*** Document section

Anyway, this book isn’t great. But it’s a quick read. The PBS series accompanying it is available for streaming (for a price) on Amazon, and combining the two might be a worthwhile exercise (I haven’t done so). As an education tool for a high school student, or a not-well-informed adult who wants to kill some time, the book could be pretty good. It’s certainly better than watching PewDieDie on YouTube (or Twitch, or whatever). If you know something about the history of these technologies, though, you won’t learn anything new here.

******
*** Listed records

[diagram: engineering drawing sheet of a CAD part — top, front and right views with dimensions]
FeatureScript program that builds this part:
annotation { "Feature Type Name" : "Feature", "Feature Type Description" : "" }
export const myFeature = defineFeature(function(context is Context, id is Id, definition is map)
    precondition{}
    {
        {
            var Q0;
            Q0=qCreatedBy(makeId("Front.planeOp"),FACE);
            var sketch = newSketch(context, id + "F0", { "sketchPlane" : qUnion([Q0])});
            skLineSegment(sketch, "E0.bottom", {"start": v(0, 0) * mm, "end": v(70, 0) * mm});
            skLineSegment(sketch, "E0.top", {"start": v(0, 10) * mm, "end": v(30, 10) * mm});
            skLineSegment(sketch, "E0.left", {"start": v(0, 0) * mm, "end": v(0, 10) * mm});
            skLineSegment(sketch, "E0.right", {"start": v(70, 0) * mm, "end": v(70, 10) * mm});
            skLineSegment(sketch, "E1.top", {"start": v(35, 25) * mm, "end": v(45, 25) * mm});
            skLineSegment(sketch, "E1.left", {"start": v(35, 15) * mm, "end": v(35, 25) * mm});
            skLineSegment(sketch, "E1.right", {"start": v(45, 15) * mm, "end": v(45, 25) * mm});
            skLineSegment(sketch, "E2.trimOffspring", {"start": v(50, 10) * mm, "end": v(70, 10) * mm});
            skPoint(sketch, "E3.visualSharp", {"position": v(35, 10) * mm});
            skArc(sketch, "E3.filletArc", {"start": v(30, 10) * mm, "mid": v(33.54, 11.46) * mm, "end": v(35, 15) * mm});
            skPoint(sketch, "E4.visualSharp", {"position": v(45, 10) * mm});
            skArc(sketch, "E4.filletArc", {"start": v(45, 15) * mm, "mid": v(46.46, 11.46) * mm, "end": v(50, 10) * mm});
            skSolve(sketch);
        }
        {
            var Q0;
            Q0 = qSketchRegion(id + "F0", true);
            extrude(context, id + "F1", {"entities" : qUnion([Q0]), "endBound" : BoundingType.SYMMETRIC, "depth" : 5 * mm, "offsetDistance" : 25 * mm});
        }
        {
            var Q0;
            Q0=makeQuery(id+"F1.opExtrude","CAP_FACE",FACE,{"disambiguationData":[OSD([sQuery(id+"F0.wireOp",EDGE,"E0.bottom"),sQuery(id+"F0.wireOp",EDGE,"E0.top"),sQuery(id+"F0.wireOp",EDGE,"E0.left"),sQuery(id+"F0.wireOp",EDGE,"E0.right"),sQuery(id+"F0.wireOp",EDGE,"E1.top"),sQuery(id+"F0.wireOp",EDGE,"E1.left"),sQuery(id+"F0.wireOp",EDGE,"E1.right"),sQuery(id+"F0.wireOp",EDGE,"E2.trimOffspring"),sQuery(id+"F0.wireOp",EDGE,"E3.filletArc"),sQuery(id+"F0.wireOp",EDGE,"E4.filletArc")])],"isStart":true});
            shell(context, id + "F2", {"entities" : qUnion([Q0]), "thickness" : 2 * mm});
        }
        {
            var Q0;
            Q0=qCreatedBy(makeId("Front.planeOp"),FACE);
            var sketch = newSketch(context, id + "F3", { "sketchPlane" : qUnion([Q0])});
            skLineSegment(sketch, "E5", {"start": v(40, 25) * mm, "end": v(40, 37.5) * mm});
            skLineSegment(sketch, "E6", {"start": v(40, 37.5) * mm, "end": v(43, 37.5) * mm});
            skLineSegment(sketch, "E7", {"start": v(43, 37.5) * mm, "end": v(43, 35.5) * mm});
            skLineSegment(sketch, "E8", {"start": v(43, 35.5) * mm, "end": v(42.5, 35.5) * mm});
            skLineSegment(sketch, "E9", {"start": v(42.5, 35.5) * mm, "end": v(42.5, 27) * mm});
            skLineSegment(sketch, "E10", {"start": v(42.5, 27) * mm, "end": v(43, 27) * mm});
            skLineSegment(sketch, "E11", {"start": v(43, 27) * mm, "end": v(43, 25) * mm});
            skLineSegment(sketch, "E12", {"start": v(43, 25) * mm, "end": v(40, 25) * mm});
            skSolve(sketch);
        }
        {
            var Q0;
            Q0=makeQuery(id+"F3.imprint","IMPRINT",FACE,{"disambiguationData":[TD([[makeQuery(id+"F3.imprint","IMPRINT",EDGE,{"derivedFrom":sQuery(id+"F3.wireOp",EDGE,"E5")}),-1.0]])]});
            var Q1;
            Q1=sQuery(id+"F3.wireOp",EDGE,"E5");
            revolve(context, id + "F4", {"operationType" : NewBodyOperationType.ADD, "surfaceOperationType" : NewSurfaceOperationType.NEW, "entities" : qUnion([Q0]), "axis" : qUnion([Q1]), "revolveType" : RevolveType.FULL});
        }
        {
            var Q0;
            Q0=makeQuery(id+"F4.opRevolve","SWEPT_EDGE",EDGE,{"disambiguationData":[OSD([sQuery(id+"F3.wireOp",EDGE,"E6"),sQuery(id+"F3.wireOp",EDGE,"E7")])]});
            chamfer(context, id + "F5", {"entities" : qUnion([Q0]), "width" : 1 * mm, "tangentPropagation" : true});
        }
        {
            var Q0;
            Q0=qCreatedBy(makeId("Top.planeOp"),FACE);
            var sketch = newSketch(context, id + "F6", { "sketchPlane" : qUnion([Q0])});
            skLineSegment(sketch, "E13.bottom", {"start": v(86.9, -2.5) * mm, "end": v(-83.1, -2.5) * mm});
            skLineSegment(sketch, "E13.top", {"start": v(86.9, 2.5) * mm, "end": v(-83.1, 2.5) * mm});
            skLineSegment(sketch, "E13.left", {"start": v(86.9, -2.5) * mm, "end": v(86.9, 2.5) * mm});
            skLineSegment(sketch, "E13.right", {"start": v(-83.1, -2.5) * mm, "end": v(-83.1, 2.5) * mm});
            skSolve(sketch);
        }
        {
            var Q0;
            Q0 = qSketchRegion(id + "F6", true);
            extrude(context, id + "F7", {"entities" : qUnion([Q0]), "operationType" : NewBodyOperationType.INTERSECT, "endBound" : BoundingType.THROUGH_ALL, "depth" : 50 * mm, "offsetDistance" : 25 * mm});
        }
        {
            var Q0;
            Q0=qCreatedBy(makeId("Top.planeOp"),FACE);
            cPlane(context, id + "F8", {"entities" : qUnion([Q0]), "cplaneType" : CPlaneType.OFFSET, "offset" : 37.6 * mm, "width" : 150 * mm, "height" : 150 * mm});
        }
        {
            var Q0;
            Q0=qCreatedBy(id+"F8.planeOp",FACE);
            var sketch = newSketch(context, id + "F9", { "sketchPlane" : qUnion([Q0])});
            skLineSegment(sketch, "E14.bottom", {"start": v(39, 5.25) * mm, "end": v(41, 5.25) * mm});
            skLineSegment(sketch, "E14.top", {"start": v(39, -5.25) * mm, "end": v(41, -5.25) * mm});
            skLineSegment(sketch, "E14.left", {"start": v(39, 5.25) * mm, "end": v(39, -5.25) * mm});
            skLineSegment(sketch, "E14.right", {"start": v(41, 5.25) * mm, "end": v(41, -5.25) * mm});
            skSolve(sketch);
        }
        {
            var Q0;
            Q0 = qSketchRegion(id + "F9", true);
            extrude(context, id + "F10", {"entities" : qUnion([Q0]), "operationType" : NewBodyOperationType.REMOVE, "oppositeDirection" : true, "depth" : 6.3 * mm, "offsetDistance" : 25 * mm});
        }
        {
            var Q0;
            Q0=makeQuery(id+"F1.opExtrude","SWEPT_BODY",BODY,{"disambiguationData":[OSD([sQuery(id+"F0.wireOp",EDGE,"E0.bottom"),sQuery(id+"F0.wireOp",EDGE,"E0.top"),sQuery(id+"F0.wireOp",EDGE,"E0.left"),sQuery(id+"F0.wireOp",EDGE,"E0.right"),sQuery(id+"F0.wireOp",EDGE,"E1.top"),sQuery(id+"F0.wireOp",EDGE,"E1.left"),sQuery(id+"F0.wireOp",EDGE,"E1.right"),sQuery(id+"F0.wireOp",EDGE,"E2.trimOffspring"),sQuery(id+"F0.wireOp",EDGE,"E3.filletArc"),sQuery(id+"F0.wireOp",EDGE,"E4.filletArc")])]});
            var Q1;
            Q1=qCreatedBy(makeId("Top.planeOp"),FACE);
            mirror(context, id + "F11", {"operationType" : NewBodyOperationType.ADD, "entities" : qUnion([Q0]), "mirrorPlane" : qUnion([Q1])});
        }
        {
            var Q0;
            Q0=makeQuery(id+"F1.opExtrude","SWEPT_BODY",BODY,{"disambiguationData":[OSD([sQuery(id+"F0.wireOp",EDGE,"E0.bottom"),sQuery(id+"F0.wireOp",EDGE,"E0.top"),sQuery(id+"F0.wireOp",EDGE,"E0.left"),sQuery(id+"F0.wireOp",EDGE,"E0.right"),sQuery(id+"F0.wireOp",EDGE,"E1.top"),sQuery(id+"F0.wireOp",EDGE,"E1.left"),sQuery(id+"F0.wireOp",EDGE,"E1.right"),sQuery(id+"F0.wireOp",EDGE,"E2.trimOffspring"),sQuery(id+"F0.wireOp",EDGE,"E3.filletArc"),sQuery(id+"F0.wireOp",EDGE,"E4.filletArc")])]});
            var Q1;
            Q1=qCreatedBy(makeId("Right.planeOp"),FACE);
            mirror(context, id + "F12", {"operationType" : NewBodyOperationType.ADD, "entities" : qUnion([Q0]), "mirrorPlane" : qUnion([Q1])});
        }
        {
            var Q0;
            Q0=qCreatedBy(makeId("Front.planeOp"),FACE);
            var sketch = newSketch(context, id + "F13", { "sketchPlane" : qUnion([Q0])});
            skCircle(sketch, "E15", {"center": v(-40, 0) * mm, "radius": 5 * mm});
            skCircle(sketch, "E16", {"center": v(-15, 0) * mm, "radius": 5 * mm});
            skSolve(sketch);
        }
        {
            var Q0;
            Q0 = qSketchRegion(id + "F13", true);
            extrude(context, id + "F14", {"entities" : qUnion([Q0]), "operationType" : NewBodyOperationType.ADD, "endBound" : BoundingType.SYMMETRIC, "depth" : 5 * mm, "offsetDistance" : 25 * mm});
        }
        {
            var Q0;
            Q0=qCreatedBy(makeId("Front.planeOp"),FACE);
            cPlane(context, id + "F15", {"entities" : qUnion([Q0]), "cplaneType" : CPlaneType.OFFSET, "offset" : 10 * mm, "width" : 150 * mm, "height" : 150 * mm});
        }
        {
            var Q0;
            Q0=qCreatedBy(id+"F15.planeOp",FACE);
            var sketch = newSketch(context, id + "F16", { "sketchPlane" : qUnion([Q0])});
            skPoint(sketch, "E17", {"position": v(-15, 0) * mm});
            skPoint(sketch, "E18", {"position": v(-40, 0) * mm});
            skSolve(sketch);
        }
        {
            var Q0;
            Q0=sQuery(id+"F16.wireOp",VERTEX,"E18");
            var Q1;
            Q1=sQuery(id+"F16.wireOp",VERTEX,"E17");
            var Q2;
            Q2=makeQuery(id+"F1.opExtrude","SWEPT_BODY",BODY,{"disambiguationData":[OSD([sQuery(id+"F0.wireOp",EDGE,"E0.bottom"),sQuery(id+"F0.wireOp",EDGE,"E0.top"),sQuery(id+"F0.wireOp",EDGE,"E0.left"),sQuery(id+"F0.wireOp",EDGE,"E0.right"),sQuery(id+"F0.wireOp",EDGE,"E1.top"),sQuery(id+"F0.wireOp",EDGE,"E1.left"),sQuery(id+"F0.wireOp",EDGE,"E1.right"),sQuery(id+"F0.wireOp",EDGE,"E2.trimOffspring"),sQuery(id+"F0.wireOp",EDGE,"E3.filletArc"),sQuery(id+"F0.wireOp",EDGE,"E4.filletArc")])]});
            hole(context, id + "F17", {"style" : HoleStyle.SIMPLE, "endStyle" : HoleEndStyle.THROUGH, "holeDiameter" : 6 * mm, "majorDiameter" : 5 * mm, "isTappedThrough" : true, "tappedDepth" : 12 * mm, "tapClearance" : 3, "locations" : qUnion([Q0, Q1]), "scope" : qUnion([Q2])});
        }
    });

******

Try it – According to the book review, where can the PBS series that accompanies the book be streamed? The lines have no connection to the book review.

Answer to this exercise – On Amazon, for a price.